-------- Provided records --------
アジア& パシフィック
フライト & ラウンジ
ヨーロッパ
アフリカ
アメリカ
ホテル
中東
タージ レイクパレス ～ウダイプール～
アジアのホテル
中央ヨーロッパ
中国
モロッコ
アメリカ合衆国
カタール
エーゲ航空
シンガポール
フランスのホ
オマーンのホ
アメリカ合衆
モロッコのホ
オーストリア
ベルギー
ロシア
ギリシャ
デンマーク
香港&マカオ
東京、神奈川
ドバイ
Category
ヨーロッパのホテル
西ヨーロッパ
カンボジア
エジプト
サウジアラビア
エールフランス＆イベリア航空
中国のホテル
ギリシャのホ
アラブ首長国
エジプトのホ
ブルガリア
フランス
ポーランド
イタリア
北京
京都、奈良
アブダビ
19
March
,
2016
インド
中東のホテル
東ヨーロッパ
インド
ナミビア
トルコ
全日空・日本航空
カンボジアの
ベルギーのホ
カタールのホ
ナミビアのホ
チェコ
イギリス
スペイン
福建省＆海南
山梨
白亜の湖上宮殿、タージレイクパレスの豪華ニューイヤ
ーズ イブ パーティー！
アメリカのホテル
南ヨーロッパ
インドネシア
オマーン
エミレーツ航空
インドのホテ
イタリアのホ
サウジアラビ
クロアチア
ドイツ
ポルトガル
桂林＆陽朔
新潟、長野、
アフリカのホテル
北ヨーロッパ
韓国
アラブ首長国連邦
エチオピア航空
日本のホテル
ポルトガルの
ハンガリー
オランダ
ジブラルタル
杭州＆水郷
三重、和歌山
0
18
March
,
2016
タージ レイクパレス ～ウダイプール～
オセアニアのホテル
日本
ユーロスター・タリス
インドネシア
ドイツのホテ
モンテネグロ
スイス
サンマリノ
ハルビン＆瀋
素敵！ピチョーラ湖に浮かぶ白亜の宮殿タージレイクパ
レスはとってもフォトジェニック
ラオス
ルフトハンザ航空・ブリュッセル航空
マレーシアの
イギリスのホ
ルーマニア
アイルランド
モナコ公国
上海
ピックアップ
--------
### Work task
All of the entries above need to be set down again exactly.

### Exercise answer
アジア& パシフィック
フライト & ラウンジ
ヨーロッパ
アフリカ
アメリカ
ホテル
中東
タージ レイクパレス ～ウダイプール～
アジアのホテル
中央ヨーロッパ
中国
モロッコ
アメリカ合衆国
カタール
エーゲ航空
シンガポール
フランスのホ
オマーンのホ
アメリカ合衆
モロッコのホ
オーストリア
ベルギー
ロシア
ギリシャ
デンマーク
香港&マカオ
東京、神奈川
ドバイ
Category
ヨーロッパのホテル
西ヨーロッパ
カンボジア
エジプト
サウジアラビア
エールフランス＆イベリア航空
中国のホテル
ギリシャのホ
アラブ首長国
エジプトのホ
ブルガリア
フランス
ポーランド
イタリア
北京
京都、奈良
アブダビ
19
March
,
2016
インド
中東のホテル
東ヨーロッパ
インド
ナミビア
トルコ
全日空・日本航空
カンボジアの
ベルギーのホ
カタールのホ
ナミビアのホ
チェコ
イギリス
スペイン
福建省＆海南
山梨
白亜の湖上宮殿、タージレイクパレスの豪華ニューイヤ
ーズ イブ パーティー！
アメリカのホテル
南ヨーロッパ
インドネシア
オマーン
エミレーツ航空
インドのホテ
イタリアのホ
サウジアラビ
クロアチア
ドイツ
ポルトガル
桂林＆陽朔
新潟、長野、
アフリカのホテル
北ヨーロッパ
韓国
アラブ首長国連邦
エチオピア航空
日本のホテル
ポルトガルの
ハンガリー
オランダ
ジブラルタル
杭州＆水郷
三重、和歌山
0
18
March
,
2016
タージ レイクパレス ～ウダイプール～
オセアニアのホテル
日本
ユーロスター・タリス
インドネシア
ドイツのホテ
モンテネグロ
スイス
サンマリノ
ハルビン＆瀋
素敵！ピチョーラ湖に浮かぶ白亜の宮殿タージレイクパ
レスはとってもフォトジェニック
ラオス
ルフトハンザ航空・ブリュッセル航空
マレーシアの
イギリスのホ
ルーマニア
アイルランド
モナコ公国
上海
ピックアップ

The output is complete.